İspanyolca öğrenelim

Artık error'ün İspanyolca içindeki anlamı hakkında daha fazla bilgi sahibi olduğunuza göre, seçilen örnekler aracılığıyla bunların nasıl kullanılacağını ve nasıl yapılacağını öğrenebilirsiniz. onları okuyun. Ve önerdiğimiz ilgili kelimeleri öğrenmeyi unutmayın.
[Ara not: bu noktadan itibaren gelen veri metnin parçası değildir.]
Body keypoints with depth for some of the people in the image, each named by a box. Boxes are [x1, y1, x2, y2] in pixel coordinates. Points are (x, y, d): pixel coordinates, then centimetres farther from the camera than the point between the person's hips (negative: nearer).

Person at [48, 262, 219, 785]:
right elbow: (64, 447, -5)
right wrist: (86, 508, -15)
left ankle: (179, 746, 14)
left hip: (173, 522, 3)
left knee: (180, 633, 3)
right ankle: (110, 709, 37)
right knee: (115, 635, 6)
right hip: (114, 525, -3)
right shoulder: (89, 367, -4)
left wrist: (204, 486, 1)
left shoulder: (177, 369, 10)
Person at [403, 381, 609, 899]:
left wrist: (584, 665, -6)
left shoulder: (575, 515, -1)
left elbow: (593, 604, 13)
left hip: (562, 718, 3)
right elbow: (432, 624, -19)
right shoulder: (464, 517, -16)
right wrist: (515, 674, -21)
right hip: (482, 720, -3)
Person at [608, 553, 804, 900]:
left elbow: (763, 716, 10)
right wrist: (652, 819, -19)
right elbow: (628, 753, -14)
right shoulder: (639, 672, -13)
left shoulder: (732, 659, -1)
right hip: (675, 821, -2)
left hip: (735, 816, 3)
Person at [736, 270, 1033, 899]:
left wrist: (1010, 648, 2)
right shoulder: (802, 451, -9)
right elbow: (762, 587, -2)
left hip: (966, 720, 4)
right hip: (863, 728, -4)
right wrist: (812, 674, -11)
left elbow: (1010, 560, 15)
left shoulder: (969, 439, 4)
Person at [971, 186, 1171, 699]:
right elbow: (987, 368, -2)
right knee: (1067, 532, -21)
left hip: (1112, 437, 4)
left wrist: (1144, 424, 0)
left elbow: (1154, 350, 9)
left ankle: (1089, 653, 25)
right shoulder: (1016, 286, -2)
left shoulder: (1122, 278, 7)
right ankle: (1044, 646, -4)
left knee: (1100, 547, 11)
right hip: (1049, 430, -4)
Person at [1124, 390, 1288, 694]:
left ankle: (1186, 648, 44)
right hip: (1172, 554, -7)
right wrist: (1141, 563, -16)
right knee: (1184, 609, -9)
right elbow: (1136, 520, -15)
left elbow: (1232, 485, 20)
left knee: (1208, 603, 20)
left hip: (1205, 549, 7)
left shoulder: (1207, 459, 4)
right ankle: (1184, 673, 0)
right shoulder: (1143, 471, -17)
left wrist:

Web sitemiz sürekli olarak yeni kelimeler ve yeni örneklerle güncellenmektedir, böylece bilmediğiniz diğer kelimelerin anlamlarını İspanyolca içinde arayabilirsiniz.

İspanyolca hakkında bilginiz var mı

İspanyolca (español), Castilla olarak da bilinir, Roman dillerinin İber-Romantik grubunun bir dilidir ve bazı kaynaklara göre dünyanın en yaygın 4. dilidir, diğerleri ise onu listeler. en yaygın 2. veya 3. dil olarak. Yaklaşık 352 milyon kişinin ana dilidir ve konuşmacılarını dil olarak eklerken 417 milyon kişi tarafından konuşulmaktadır. alt (1999'da tahmin edilmektedir) İspanyolca ve Portekizce çok benzer gramer ve kelime hazinesi; bu iki dilin benzer kelime dağarcığının sayısı %89'a kadar çıkmaktadır.İspanyolca dünya çapında 20 ülkenin ana dilidir.İspanyolcayı konuşan toplam kişi sayısının 470 ile 500 milyon arasında olduğu tahmin edilmektedir. ana dili konuşanların sayısına göre dünyada en çok konuşulan ikinci dil.